Repeat the data in full. Drop every picture.

### Exercise material
--*--
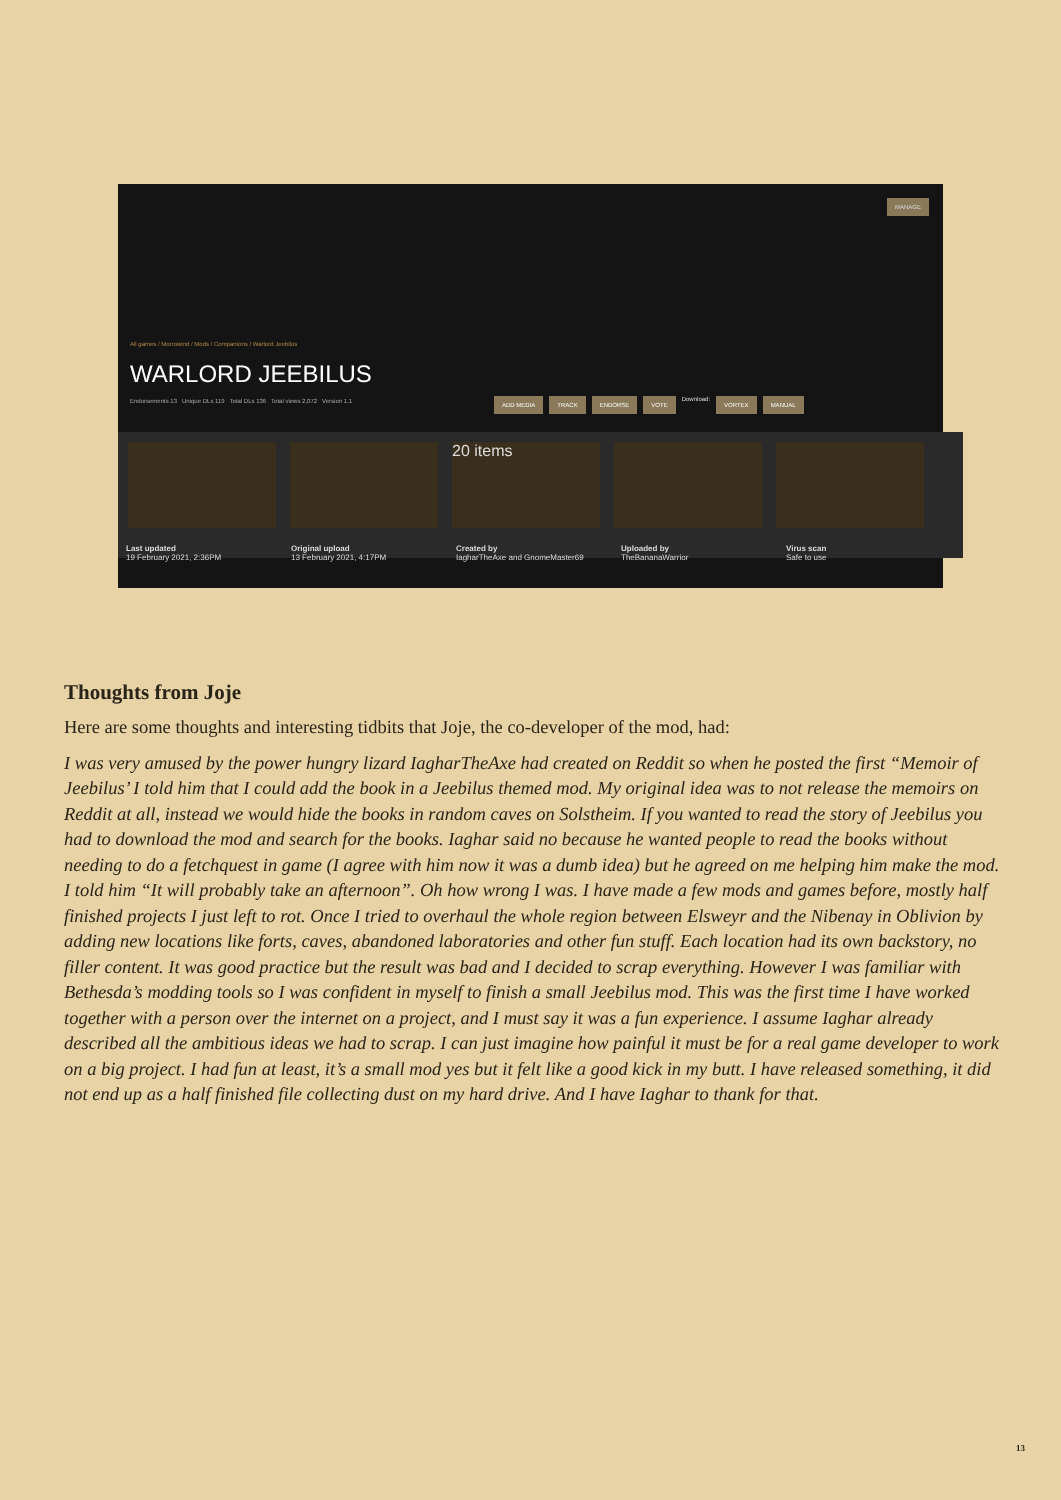MANAGE
All games / Morrowind / Mods / Companions / Warlord Jeebilus
WARLORD JEEBILUS
Endorsements 13 Unique DLs 119 Total DLs 136 Total views 2,072 Version 1.1
ADD MEDIA TRACK ENDORSE VOTE Download: VORTEX MANUAL
20 items
Last updated
19 February 2021, 2:36PM
Original upload
13 February 2021, 4:17PM
Created by
IagharTheAxe and GnomeMaster69
Uploaded by
TheBananaWarrior
Virus scan
Safe to use
Thoughts from Joje
Here are some thoughts and interesting tidbits that Joje, the co-developer of the mod, had:
I was very amused by the power hungry lizard IagharTheAxe had created on Reddit so when he posted the first “Memoir of Jeebilus’ I told him that I could add the book in a Jeebilus themed mod. My original idea was to not release the memoirs on Reddit at all, instead we would hide the books in random caves on Solstheim. If you wanted to read the story of Jeebilus you had to download the mod and search for the books. Iaghar said no because he wanted people to read the books without needing to do a fetchquest in game (I agree with him now it was a dumb idea) but he agreed on me helping him make the mod. I told him “It will probably take an afternoon”. Oh how wrong I was. I have made a few mods and games before, mostly half finished projects I just left to rot. Once I tried to overhaul the whole region between Elsweyr and the Nibenay in Oblivion by adding new locations like forts, caves, abandoned laboratories and other fun stuff. Each location had its own backstory, no filler content. It was good practice but the result was bad and I decided to scrap everything. However I was familiar with Bethesda’s modding tools so I was confident in myself to finish a small Jeebilus mod. This was the first time I have worked together with a person over the internet on a project, and I must say it was a fun experience. I assume Iaghar already described all the ambitious ideas we had to scrap. I can just imagine how painful it must be for a real game developer to work on a big project. I had fun at least, it’s a small mod yes but it felt like a good kick in my butt. I have released something, it did not end up as a half finished file collecting dust on my hard drive. And I have Iaghar to thank for that.
13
--*--
### Answer area
MANAGE
All games / Morrowind / Mods / Companions / Warlord Jeebilus
WARLORD JEEBILUS
Endorsements 13 Unique DLs 119 Total DLs 136 Total views 2,072 Version 1.1
ADD MEDIA TRACK ENDORSE VOTE Download: VORTEX MANUAL
20 items
Last updated
19 February 2021, 2:36PM
Original upload
13 February 2021, 4:17PM
Created by
IagharTheAxe and GnomeMaster69
Uploaded by
TheBananaWarrior
Virus scan
Safe to use
Thoughts from Joje
Here are some thoughts and interesting tidbits that Joje, the co-developer of the mod, had:
I was very amused by the power hungry lizard IagharTheAxe had created on Reddit so when he posted the first “Memoir of Jeebilus’ I told him that I could add the book in a Jeebilus themed mod. My original idea was to not release the memoirs on Reddit at all, instead we would hide the books in random caves on Solstheim. If you wanted to read the story of Jeebilus you had to download the mod and search for the books. Iaghar said no because he wanted people to read the books without needing to do a fetchquest in game (I agree with him now it was a dumb idea) but he agreed on me helping him make the mod. I told him “It will probably take an afternoon”. Oh how wrong I was. I have made a few mods and games before, mostly half finished projects I just left to rot. Once I tried to overhaul the whole region between Elsweyr and the Nibenay in Oblivion by adding new locations like forts, caves, abandoned laboratories and other fun stuff. Each location had its own backstory, no filler content. It was good practice but the result was bad and I decided to scrap everything. However I was familiar with Bethesda’s modding tools so I was confident in myself to finish a small Jeebilus mod. This was the first time I have worked together with a person over the internet on a project, and I must say it was a fun experience. I assume Iaghar already described all the ambitious ideas we had to scrap. I can just imagine how painful it must be for a real game developer to work on a big project. I had fun at least, it’s a small mod yes but it felt like a good kick in my butt. I have released something, it did not end up as a half finished file collecting dust on my hard drive. And I have Iaghar to thank for that.
13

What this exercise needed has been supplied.